◆ WHAT THE TASK REQUIRES:
Give back exactly the lines from the one that holds "left elbow: (374, 407)" through the final line of the data; omit the pictures and add nothing.

◆ RECORD EXTRACTS:
[Start of section]

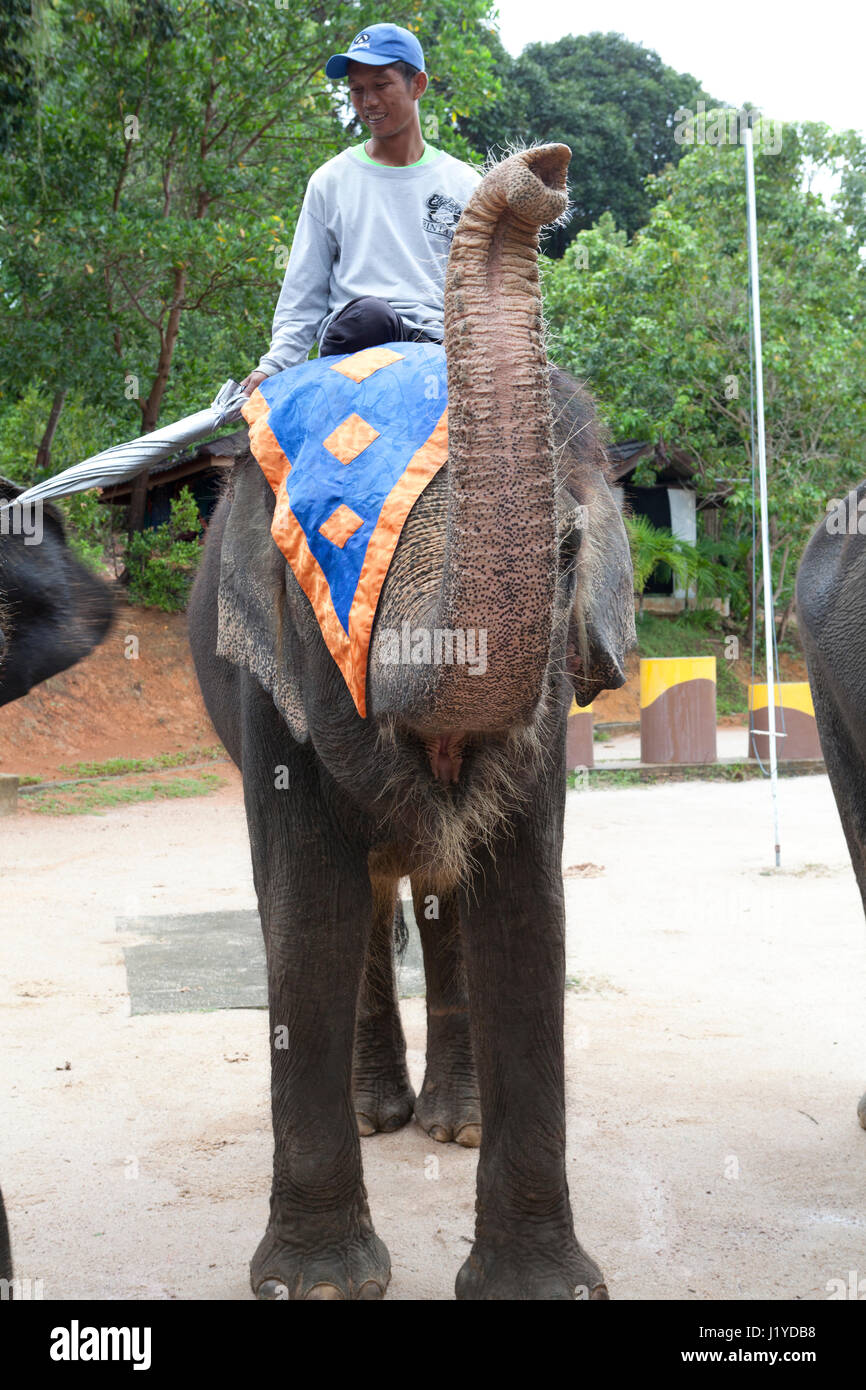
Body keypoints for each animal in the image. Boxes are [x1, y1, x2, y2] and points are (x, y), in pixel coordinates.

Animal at [188, 143, 636, 1301]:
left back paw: (450, 1123)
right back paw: (375, 1115)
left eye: (566, 553)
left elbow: (523, 915)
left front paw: (543, 1288)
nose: (546, 168)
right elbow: (307, 914)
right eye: (319, 569)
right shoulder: (268, 701)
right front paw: (319, 1285)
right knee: (343, 906)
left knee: (436, 902)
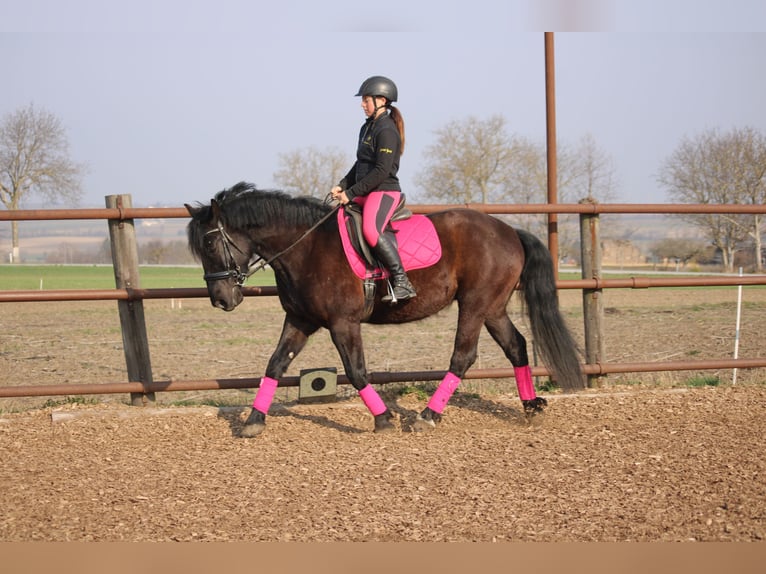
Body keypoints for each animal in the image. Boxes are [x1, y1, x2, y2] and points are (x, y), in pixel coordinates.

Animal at [186, 182, 584, 437]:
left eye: (210, 244)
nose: (221, 299)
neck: (306, 246)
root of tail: (510, 231)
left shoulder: (343, 323)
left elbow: (356, 370)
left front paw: (384, 419)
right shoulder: (300, 320)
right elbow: (274, 364)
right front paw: (253, 421)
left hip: (474, 306)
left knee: (463, 357)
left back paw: (427, 416)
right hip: (492, 308)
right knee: (516, 346)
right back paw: (531, 408)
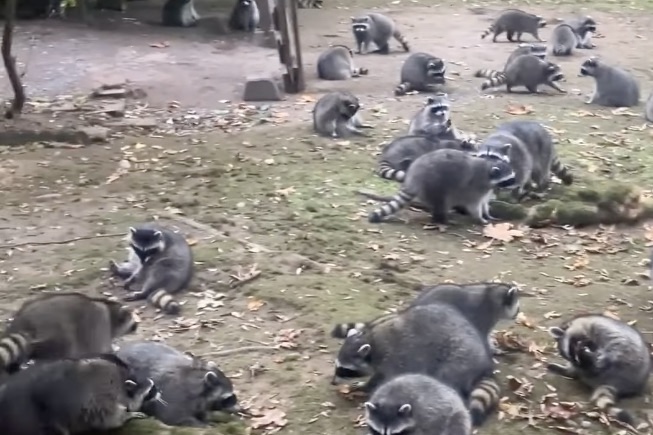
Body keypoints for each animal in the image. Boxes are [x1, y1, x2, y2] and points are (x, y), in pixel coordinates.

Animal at [0, 292, 138, 374]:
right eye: (133, 323)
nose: (137, 326)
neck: (110, 310)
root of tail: (23, 318)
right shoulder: (100, 323)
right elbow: (101, 349)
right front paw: (115, 357)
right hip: (54, 327)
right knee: (66, 341)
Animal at [0, 354, 156, 434]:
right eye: (151, 391)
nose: (159, 393)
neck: (123, 379)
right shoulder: (100, 397)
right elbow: (108, 419)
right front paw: (127, 415)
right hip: (43, 415)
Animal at [333, 303, 500, 426]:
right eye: (337, 366)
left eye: (344, 370)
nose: (333, 382)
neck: (371, 339)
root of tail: (484, 363)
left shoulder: (396, 358)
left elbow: (387, 378)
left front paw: (367, 388)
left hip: (460, 358)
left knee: (447, 377)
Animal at [367, 148, 516, 225]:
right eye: (509, 180)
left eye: (512, 177)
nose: (517, 186)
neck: (488, 169)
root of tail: (413, 175)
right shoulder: (476, 186)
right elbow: (474, 205)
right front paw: (480, 217)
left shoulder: (486, 188)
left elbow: (484, 202)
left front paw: (487, 213)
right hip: (433, 184)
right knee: (442, 201)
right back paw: (442, 219)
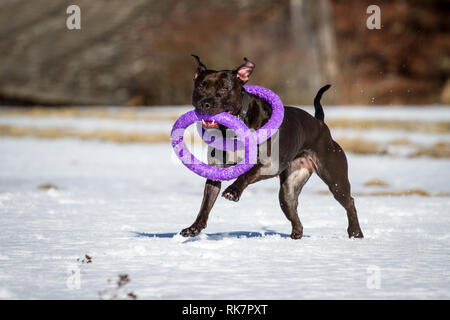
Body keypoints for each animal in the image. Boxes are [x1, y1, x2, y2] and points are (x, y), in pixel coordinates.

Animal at [181, 55, 364, 240]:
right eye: (200, 87)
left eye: (224, 88)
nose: (205, 103)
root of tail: (320, 123)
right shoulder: (216, 171)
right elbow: (205, 204)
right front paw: (194, 228)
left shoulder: (267, 165)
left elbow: (247, 173)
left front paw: (233, 190)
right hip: (288, 190)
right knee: (291, 208)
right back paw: (296, 235)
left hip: (335, 180)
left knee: (349, 202)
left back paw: (355, 233)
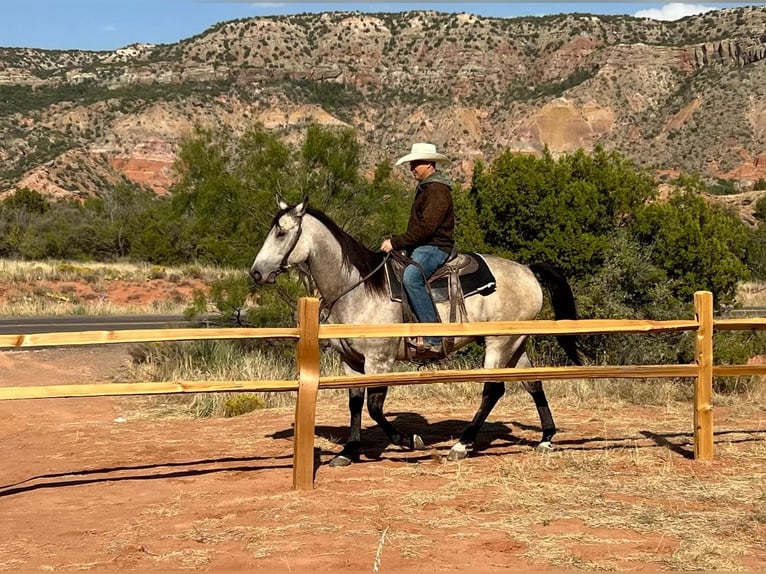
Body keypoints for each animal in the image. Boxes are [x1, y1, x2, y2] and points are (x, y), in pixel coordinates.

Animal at [250, 199, 582, 466]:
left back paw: (462, 445)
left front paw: (409, 440)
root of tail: (527, 270)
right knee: (532, 383)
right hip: (516, 343)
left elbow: (374, 407)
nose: (256, 272)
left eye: (281, 233)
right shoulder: (351, 361)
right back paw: (546, 438)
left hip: (499, 343)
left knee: (493, 390)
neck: (357, 288)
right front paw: (349, 451)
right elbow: (355, 404)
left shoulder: (379, 361)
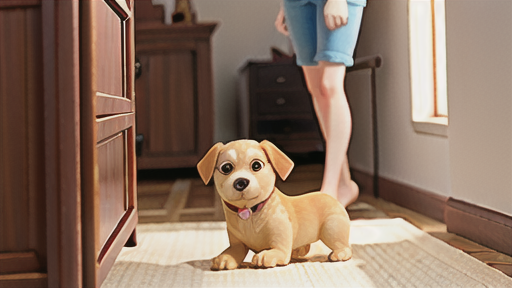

[End of section]

◆ YOUR RESPONSE:
left elbow: (374, 407)
nose: (256, 272)
left eye: (281, 233)
right shoulder: (351, 361)
right back paw: (546, 438)
left hip: (499, 343)
left knee: (493, 390)
neck: (357, 288)
right front paw: (349, 451)
right elbow: (355, 404)
left shoulder: (379, 361)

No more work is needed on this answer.